Важно другое, именно то, что скорее всего литература есть, так сказать, корень из жизни, а то и сама жизнь, но только слегка сдвинутая по горизонтали, и, следовательно, нет решительно ничего удивительного в том, что у нас куда жизнь, туда и литература, а с другой стороны, куда литература, туда и жизнь, что у нас не только по–жизненному пишут, но частью и по–письменному живут, что духовная власть литературы у нас настолько значительна, что в некоторых романтических случаях вполне здравомыслящему человеку может прийти на ум: Алеша Карамазов так бы не поступил. И тут положительно не из чего совеститься, что в некоторых романтических случаях мы киваем и оглядываемся на наших святых толстовского, достоевского или чеховского письма, ибо они суть не выдумка, а истинные святители русской жизни, в действительности примерно существовавшие, то есть страдавшие и мыслившие по образцу, достойному подражания, ибо в том–то все и дело, что было все. Уж на что, кажется, неповторимо дика следующая сцена: «Она вскрикнула, но очень слабо, и вдруг вся осела к полу, хотя и успела еще поднять обе руки к голове… Кровь хлынула, как из опрокинутого стакана, и тело повалилось навзничь… Она была уже мертвая. Глаза были вытаращены, как будто хотели выпрыгнуть, а лоб и все лицо сморщены и искажены судорогой… череп был раздроблен и даже сворочен чуть–чуть на сторону…» —сцена эта не только во всех указанных подробностях неоднократно случалась в жизни, но даже совсем недавно повторилась в который раз. Правда, обстоятельства ее были не столь кровавы: жертвенная старушка в темно–пегом пальто нынешней материи и покроя, в смешной меховой шапочке с напуском для ушей, в резиново–войлочных ботах, известных под прозванием «прощай, молодость», просто–напросто сидела на скамейке в самом начале Покровского бульвара, закрыв глаза и сложив руки на животе, — все–таки нравы последней четверти двадцатого века внесли в классическую сцену свои смягчающие поправки.
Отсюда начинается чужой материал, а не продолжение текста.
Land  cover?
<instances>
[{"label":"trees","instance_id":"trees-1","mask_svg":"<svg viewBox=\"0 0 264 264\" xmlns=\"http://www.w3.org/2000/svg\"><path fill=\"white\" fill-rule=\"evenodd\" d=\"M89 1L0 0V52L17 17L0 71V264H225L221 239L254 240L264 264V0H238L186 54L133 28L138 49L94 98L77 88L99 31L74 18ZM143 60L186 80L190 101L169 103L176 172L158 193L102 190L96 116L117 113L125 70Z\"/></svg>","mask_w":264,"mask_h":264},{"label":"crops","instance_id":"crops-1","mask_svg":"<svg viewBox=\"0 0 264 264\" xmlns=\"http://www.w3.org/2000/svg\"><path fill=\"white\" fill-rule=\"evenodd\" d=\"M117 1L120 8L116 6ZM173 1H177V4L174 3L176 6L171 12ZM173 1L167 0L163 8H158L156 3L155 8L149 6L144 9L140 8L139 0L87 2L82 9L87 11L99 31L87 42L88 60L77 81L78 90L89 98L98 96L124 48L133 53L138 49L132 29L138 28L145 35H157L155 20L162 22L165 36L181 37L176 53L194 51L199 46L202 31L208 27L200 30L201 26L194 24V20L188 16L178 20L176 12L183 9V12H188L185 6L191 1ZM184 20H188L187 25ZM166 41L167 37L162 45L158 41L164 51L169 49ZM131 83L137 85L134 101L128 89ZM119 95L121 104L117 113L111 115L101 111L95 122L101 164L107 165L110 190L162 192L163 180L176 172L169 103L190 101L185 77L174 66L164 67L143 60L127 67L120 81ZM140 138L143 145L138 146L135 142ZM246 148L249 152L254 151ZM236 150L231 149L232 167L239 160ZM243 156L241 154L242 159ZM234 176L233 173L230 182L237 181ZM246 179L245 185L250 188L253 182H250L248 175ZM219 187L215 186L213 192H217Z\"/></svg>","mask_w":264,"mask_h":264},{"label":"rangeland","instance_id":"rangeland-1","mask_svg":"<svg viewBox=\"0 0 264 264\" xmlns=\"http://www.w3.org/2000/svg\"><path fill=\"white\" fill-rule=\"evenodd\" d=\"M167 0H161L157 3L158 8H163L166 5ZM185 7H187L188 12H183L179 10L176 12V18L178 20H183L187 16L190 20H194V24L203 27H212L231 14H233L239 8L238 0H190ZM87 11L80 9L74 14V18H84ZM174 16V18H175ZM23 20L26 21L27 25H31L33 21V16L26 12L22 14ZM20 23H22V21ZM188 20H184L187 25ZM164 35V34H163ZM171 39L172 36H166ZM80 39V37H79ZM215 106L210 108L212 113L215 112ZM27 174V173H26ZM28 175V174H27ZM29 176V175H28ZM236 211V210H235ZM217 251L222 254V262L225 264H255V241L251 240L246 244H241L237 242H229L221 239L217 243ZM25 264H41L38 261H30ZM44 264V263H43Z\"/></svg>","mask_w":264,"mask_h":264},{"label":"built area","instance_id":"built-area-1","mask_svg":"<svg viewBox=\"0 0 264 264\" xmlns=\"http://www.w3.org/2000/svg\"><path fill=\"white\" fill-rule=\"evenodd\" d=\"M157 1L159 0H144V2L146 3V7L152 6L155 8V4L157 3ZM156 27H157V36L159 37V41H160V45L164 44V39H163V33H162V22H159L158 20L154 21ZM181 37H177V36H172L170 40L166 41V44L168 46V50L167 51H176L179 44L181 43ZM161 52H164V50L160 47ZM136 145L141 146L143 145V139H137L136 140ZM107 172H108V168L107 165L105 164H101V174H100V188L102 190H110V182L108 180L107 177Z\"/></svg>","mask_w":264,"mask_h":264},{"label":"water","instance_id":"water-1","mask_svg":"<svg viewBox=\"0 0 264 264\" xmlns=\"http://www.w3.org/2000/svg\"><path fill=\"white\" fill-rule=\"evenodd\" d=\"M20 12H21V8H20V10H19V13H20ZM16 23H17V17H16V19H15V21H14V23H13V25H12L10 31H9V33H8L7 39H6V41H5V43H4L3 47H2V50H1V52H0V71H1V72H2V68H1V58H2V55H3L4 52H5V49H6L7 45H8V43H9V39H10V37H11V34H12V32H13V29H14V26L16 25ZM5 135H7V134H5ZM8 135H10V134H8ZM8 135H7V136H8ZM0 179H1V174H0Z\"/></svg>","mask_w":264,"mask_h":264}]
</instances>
Казалось, старушка дремала на солнышке, впервые проглянувшем за ту весну; двое мальчишек с ранцами, возвращавшиеся из школы, подсели к ней и, болтая ногами, немного поговорили, двое сизарей было приземлились у ее бот, но вдруг поднялись, панически хлопая крыльями, один прохожий в каракулевом пирожке спросил у старушки, как ему пройти на Солянку, и, не дождавшись ответа, сказал:
— Глухая тетеря!
Уже стало смеркаться, а старушка все сидела на скамейке и не думала уходить.
Появлению ее на Покровском бульваре предшествовала в некотором роде история, развернувшаяся в большом угловом доме по Петроверигскому переулку, в квартире № 12, где подобрался известный коммунальный народец, теперь уже мало–помалу уходящий в небытие. Подбирался он сложно и не враз, а по времени ровно столько, сколько существует сама двенадцатая квартира.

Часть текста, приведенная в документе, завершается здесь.